> [Requirement]
How many of the lines below contain the string "tangentPropagation"? Case counts, so give only the number.

(Dataset excerpts)
....

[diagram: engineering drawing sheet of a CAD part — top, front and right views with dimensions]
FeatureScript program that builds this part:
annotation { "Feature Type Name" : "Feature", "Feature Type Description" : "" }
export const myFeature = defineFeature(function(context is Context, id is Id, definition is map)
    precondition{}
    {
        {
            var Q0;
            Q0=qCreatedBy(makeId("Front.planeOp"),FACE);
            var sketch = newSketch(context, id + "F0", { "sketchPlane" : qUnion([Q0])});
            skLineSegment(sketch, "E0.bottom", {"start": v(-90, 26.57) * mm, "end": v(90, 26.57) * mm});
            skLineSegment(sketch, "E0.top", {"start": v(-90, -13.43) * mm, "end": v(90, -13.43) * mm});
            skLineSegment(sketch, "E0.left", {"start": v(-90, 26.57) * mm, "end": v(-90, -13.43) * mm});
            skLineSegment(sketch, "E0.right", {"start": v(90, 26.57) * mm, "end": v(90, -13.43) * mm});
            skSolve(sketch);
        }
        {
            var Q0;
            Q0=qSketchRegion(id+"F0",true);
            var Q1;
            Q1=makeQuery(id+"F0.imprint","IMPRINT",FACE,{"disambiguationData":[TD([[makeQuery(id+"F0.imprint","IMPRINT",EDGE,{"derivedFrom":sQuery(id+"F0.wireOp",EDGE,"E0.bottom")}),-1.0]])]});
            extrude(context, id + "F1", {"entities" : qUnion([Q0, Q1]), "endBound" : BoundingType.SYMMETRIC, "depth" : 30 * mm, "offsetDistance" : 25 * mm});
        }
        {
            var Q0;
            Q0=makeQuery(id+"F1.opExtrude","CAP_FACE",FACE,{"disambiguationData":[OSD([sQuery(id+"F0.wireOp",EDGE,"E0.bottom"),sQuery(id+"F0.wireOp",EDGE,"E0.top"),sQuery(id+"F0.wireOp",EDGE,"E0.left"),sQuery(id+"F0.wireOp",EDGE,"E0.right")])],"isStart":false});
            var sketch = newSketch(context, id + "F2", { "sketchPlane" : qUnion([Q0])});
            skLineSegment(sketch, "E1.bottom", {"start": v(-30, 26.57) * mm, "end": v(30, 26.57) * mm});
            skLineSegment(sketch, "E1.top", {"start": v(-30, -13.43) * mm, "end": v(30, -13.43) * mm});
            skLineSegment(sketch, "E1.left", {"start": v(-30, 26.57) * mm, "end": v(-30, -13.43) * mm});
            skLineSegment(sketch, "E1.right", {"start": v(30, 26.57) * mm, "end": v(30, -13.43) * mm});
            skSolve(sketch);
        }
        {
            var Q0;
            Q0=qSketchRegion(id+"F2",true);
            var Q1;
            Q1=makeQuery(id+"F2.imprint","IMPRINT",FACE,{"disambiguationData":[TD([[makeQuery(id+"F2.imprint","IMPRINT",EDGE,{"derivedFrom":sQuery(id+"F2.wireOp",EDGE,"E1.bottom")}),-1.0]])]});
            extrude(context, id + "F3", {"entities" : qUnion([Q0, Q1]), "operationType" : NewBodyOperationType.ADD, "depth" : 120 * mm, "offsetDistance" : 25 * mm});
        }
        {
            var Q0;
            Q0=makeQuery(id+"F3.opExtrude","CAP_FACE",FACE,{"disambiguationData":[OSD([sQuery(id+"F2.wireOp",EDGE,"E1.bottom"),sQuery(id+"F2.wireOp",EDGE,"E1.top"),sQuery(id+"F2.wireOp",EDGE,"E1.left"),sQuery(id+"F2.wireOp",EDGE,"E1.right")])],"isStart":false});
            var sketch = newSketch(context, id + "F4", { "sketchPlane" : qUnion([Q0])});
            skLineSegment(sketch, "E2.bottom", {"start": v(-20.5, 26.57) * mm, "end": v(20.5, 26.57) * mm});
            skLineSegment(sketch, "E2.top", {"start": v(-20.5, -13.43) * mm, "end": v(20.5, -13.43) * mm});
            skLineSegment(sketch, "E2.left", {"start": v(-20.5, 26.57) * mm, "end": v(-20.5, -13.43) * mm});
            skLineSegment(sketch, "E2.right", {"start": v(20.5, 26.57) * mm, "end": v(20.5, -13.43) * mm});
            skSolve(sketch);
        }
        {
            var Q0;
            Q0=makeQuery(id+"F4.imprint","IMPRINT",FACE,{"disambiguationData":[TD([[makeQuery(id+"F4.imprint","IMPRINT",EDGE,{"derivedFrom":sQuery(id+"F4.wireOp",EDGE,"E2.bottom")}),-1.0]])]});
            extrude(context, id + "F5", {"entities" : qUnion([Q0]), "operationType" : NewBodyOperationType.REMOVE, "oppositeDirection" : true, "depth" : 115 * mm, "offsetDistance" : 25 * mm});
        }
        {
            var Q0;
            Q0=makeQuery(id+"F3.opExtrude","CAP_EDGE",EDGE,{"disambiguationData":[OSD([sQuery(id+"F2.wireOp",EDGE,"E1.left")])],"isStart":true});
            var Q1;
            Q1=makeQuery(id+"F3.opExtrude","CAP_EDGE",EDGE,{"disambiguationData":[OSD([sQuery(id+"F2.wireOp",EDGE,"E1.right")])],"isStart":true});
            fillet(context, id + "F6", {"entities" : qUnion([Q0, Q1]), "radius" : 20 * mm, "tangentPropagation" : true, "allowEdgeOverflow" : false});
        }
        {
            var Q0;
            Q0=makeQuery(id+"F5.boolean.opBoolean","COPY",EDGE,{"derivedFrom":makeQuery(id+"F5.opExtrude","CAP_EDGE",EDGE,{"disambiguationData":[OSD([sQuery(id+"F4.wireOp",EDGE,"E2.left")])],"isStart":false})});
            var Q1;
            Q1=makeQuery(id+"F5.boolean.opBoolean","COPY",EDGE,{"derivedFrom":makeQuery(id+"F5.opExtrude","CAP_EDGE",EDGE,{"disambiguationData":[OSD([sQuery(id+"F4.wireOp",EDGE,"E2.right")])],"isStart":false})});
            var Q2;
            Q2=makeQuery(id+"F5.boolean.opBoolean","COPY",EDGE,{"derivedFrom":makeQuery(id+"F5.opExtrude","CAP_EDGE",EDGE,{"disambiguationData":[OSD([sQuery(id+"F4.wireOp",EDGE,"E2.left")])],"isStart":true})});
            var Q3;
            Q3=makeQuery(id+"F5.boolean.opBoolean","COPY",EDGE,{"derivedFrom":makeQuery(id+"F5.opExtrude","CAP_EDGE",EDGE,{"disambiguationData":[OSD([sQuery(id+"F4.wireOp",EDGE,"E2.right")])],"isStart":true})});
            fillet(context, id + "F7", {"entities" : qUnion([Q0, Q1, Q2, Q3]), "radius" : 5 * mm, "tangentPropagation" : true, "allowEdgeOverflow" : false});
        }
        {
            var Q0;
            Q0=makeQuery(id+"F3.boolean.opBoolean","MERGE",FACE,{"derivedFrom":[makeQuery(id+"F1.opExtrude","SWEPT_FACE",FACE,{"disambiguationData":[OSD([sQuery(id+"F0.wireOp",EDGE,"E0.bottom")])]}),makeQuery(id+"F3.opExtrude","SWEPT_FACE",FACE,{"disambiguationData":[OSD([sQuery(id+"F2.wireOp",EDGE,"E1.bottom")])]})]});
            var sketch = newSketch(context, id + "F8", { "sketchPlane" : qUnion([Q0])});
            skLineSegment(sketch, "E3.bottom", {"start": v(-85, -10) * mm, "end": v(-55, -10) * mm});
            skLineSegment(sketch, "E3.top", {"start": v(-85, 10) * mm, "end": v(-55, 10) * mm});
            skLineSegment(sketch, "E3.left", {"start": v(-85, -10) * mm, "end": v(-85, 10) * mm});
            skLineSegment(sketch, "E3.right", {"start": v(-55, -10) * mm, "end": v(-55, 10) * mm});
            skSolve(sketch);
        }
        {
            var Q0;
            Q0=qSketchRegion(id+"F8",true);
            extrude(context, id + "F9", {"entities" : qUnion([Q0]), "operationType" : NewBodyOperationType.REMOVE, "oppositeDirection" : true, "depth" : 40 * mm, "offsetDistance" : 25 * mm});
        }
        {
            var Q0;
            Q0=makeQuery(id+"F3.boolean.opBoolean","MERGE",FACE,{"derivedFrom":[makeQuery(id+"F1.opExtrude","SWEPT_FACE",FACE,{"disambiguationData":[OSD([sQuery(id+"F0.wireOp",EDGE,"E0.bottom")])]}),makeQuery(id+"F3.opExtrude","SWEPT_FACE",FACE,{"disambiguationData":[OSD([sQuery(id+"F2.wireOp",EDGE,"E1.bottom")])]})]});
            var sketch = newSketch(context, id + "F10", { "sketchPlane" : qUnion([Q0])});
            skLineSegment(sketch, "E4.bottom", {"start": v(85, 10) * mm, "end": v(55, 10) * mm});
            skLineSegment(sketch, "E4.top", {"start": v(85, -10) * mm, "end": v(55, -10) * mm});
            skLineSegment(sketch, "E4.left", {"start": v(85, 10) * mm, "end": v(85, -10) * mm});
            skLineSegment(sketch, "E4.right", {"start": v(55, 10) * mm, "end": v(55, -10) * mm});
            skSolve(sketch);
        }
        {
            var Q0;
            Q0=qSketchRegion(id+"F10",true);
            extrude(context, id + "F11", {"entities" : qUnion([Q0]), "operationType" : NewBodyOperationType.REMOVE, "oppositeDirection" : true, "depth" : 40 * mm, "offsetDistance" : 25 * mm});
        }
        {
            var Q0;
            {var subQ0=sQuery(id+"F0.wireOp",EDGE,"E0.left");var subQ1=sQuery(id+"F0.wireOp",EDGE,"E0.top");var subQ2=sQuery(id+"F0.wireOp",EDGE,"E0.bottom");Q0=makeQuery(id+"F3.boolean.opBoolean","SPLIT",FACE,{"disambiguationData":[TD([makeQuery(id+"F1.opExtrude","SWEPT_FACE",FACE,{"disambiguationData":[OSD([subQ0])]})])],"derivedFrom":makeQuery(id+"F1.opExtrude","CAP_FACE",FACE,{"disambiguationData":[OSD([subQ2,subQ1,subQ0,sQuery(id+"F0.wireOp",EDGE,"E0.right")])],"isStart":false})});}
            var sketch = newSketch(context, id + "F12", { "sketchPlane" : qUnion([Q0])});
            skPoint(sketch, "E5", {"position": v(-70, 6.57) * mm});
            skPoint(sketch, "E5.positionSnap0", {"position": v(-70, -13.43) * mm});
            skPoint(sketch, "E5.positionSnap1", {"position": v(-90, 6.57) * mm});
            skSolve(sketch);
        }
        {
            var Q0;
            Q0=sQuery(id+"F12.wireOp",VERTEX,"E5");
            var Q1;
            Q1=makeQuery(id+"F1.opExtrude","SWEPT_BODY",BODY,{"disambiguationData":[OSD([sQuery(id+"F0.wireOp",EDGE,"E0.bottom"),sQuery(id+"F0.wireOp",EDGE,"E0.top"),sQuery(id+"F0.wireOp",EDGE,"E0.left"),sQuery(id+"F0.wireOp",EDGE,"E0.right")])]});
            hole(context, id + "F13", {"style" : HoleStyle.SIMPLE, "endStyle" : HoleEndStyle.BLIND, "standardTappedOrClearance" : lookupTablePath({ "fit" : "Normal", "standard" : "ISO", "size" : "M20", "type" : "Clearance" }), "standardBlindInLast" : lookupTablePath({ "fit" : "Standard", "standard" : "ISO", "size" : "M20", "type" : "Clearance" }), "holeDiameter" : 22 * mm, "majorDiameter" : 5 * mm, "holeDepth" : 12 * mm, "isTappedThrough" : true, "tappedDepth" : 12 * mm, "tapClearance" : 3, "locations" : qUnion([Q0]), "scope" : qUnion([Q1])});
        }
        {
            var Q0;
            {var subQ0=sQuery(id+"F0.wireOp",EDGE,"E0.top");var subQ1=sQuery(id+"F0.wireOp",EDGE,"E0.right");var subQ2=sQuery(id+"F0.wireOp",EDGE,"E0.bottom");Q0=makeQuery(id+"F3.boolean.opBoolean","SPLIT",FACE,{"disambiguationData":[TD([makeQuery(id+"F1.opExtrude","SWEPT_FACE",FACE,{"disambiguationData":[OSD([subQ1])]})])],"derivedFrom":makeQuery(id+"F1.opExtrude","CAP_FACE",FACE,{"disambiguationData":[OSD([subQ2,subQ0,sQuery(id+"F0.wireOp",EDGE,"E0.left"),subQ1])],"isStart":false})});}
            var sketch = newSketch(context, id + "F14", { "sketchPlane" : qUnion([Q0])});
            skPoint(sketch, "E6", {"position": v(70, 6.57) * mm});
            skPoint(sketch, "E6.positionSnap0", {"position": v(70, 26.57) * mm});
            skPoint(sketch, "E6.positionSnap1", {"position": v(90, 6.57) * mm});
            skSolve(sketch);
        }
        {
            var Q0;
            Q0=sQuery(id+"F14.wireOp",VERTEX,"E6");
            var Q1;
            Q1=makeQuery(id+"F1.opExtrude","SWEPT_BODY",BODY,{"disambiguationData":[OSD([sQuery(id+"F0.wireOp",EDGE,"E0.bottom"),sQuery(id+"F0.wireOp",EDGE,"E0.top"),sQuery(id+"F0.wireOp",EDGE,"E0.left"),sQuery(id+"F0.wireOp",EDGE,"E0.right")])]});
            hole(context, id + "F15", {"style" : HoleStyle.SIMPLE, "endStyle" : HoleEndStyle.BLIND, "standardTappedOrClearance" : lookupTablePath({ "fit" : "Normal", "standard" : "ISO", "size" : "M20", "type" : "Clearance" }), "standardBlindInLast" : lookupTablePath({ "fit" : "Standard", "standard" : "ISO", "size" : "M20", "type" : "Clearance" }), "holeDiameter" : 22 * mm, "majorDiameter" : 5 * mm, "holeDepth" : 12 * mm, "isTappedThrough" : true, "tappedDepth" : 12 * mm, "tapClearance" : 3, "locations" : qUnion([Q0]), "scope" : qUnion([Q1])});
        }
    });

....

> [Response]
2